TechFlow rapporte que, le 3 mars, Chloe (@ChloeTalk1), auteure de la chronique HTX DeepThink et chercheuse chez HTX Research, a analysé le véritable enjeu macroéconomique de la semaine : non pas « le marché est-il en bulle ? », mais l’ordre dans lequel se manifesteront les tensions liées à la liquidité et au crédit — autrement dit, la chaîne du crédit va-t-elle d’abord se fissurer, ou la Réserve fédérale va-t-elle anticiper cette détérioration en changeant de cap avant qu’elle ne s’étende ? Cet ordre déterminera si le bitcoin connaîtra, lors de sa prochaine phase, des fluctuations extrêmes caractérisées par une « liquidation préalable suivie d’un sauvetage », ou s’il continuera simplement à osciller sous la pression d’un taux d’intérêt élevé.
En premier lieu, le Livre beige publié jeudi matin fournira des retours concrets provenant des entreprises, mettant l’accent sur les commandes, les conditions de financement, l’emploi et la transmission des prix. Si le rapport indique une « demande en recul, mais des salaires et des prix restant persistants », cela signifierait que les taux d’intérêt réels élevés pourraient perdurer plus longtemps, exerçant ainsi une pression à la baisse sur l’évaluation du bitcoin. En revanche, si un nombre croissant de régions signalent une hausse des licenciements, un resserrement du financement et une atténuation des pressions inflationnistes, cela renforcera les attentes d’un ralentissement de la croissance et ouvrira une fenêtre temporelle favorable à une assouplissement de la politique monétaire.
Le même soir, les données de licenciements publiées par Challenger et le nombre initial de demandes d’indemnisation chômage constitueront des indicateurs avancés du marché du travail. Une nette augmentation de ces deux indicateurs signale généralement que les tensions sur le front du crédit commencent à se propager à l’économie réelle. Parallèlement, l’indice des prix à l’importation influencera l’orientation des anticipations d’inflation : une remontée des prix à l’importation réduirait l’espace de manœuvre des autorités monétaires, tandis qu’une baisse des prix combinée à un affaiblissement de l’emploi formerait un scénario de « ralentissement de la croissance et atténuation de l’inflation », favorable à une anticipation précoce d’un assouplissement monétaire par les marchés. Enfin, vendredi, le taux de chômage et les créations d’emplois non agricoles viendront confirmer ou infirmer ces signaux : une détérioration marquée de l’emploi accroîtrait la probabilité d’un changement de cap de la politique monétaire ; en revanche, si l’emploi reste robuste et les salaires soutenus, l’environnement caractérisé par des taux d’intérêt réels élevés pourrait se prolonger.

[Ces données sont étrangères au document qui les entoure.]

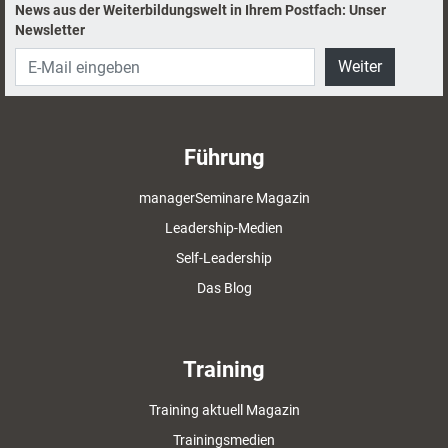
News aus der Weiterbildungswelt in Ihrem Postfach: Unser
Newsletter
Weiter
Führung
managerSeminare Magazin
Leadership-Medien
Self-Leadership
Das Blog
Training
Training aktuell Magazin
Trainingsmedien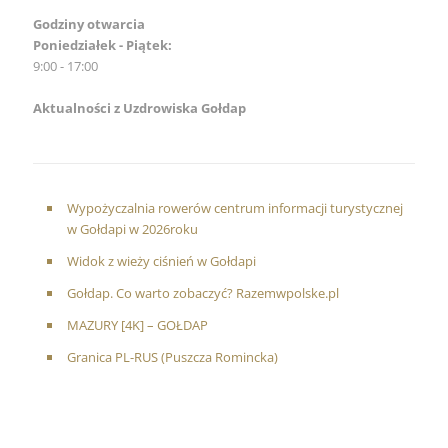
Godziny otwarcia
Poniedziałek - Piątek:
9:00 - 17:00
Aktualności z Uzdrowiska Gołdap
Wypożyczalnia rowerów centrum informacji turystycznej
w Gołdapi w 2026roku
Widok z wieży ciśnień w Gołdapi
Gołdap. Co warto zobaczyć? Razemwpolske.pl
MAZURY [4K] – GOŁDAP
Granica PL-RUS (Puszcza Romincka)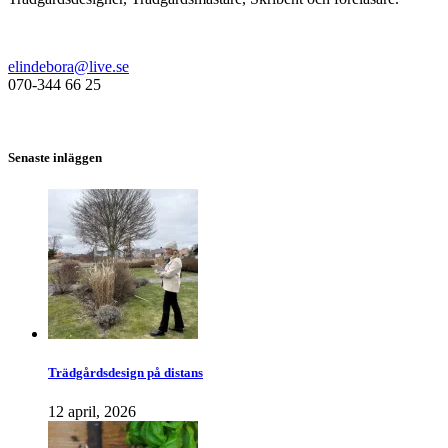
elindebora@live.se
070-344 66 25
Senaste inläggen
Trädgårdsdesign på distans
12 april, 2026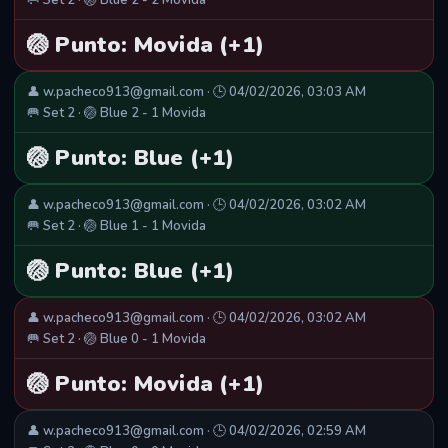
🥅 Set 2 · 🏐 Blue 2 - 2 Movida
🏐 Punto: Movida (+1)
👤 w.pacheco913@gmail.com · 🕒 04/02/2026, 03:03 AM
🥅 Set 2 · 🏐 Blue 2 - 1 Movida
🏐 Punto: Blue (+1)
👤 w.pacheco913@gmail.com · 🕒 04/02/2026, 03:02 AM
🥅 Set 2 · 🏐 Blue 1 - 1 Movida
🏐 Punto: Blue (+1)
👤 w.pacheco913@gmail.com · 🕒 04/02/2026, 03:02 AM
🥅 Set 2 · 🏐 Blue 0 - 1 Movida
🏐 Punto: Movida (+1)
👤 w.pacheco913@gmail.com · 🕒 04/02/2026, 02:59 AM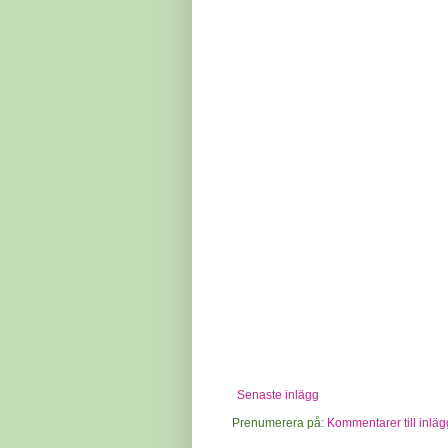
Senaste inlägg
Prenumerera på:
Kommentarer till inläg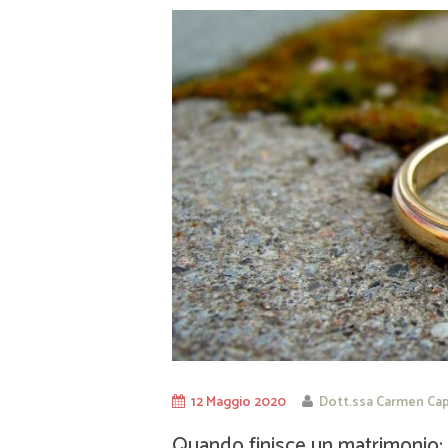
12 Maggio 2020
Dott.ssa Carmen Cap
Quando finisce un matrimonio: 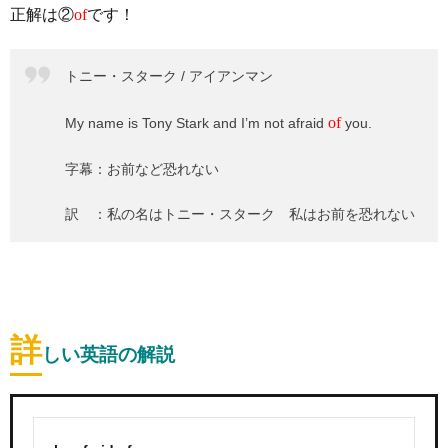
正解は②
of
です！
トニー・スターク / アイアンマン
of
My name is Tony Stark and I’m not afraid
you.
字幕：お前など恐れない
訳 ：私の名はトニー・スターク 私はお前を恐れない
詳
しい英語の解説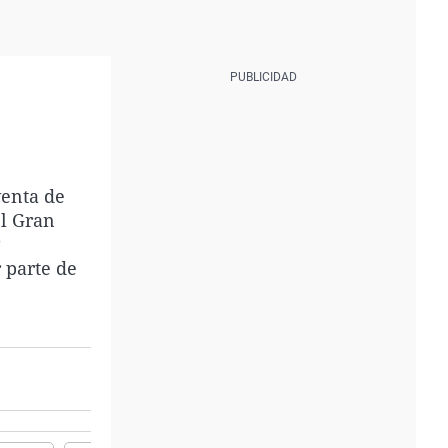
venta de
el Gran
P
 parte de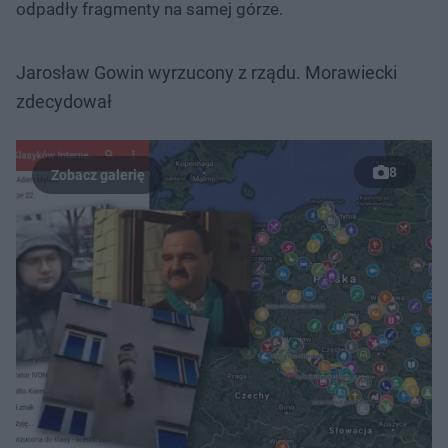
odpadły fragmenty na samej górze.
Jarosław Gowin wyrzucony z rządu. Morawiecki
zdecydował
8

Dans le scénario où « le crédit se fracture en premier », les écarts de rendement des obligations à haut rendement s’élargissent et les coûts de financement augmentent, ce qui fait que la demande de liquidités en dollars prend le pas sur toute autre considération. En tant qu’actif liquide disponible en continu, le bitcoin est souvent parmi les premiers actifs vendus en urgence afin d’obtenir des dollars, entraînant potentiellement un repli rapide supérieur à 20 % à court terme, accompagné d’un basculement des frais de financement vers des valeurs négatives, d’une baisse des positions ouvertes, de sorties continues des fonds négociés en bourse (ETF) et d’un ralentissement de l’offre de monnaies stables. À l’inverse, si les données économiques faibles conduisent les marchés à anticiper un assouplissement monétaire et à faire reculer les rendements réels, le bitcoin devient davantage un instrument de trading liquide à fort bêta : son rebond est alors généralement plus rapide que celui des actifs à risque traditionnels, voire précède la mise en œuvre effective de la politique monétaire.

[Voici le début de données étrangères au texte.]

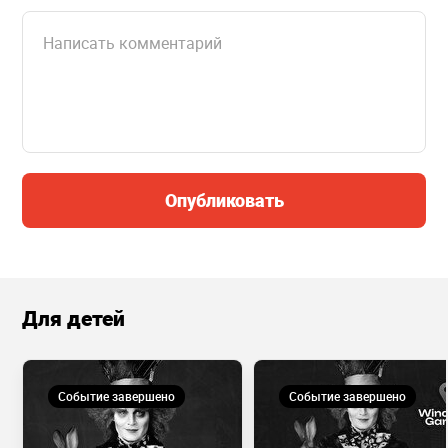
Опубликовать
Для детей
Событие завершено
Событие завершено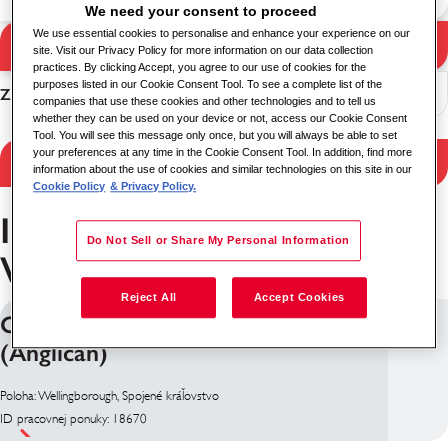
We need your consent to proceed
We use essential cookies to personalise and enhance your experience on our
Hľadať
site. Visit our Privacy Policy for more information on our data collection
Výsledky vyhľadávania
practices. By clicking Accept, you agree to our use of cookies for the
purposes listed in our Cookie Consent Tool. To see a complete list of the
Zoradiť
companies that use these cookies and other technologies and to tell us
whether they can be used on your device or not, access our Cookie Consent
Tool. You will see this message only once, but you will always be able to set
your preferences at any time in the Cookie Consent Tool. In addition, find more
Filtrovať výsledky
information about the use of cookies and similar technologies on this site in our
Cookie Policy
& Privacy Policy.
Iné Pracovné ponuky v
Do Not Sell or Share My Personal Information
Wellingborough
Reject All
Accept Cookies
Chaplain - Church of England
(Anglican)
Poloha: Wellingborough, Spojené kráľovstvo
ID pracovnej ponuky: 18670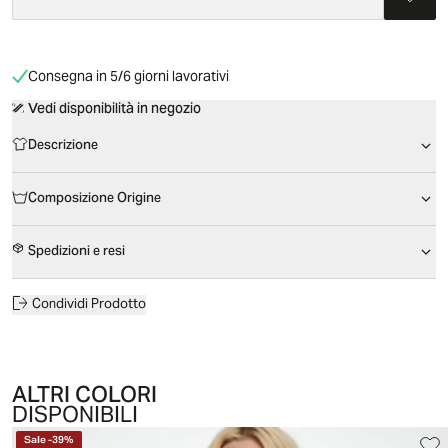
Consegna in 5/6 giorni lavorativi
Vedi disponibilità in negozio
Descrizione
Composizione Origine
Spedizioni e resi
Condividi Prodotto
ALTRI COLORI
DISPONIBILI
Sale
-
39
%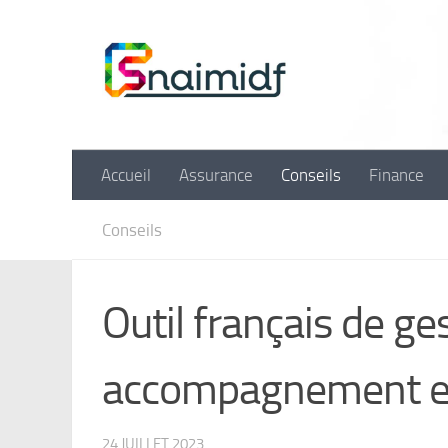
Skip to content
Accueil
Assurance
Conseils
Finance
Conseils
Outil français de ges
accompagnement ess
24 JUILLET 2023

À l’heure actuelle, le contexte global penche légèrement vers le neutre ou le négatif : les rendements réels demeurent élevés, les flux de capitaux vers les ETF continuent de refluer, la croissance de la masse des monnaies stables ralentit, et aucun signal clair d’injection de liquidités n’a encore émergé. Les marchés semblent plutôt attendre un catalyseur. La combinaison des données publiées cette semaine déterminera si le bitcoin subira d’abord un épisode de risque avant de se réévaluer, ou s’il entrera prématurément dans une phase haussière portée par la liquidité. La prochaine grande tendance haussière sera, en substance, le résultat d’une bataille sur cet ordre de priorité des liquidités.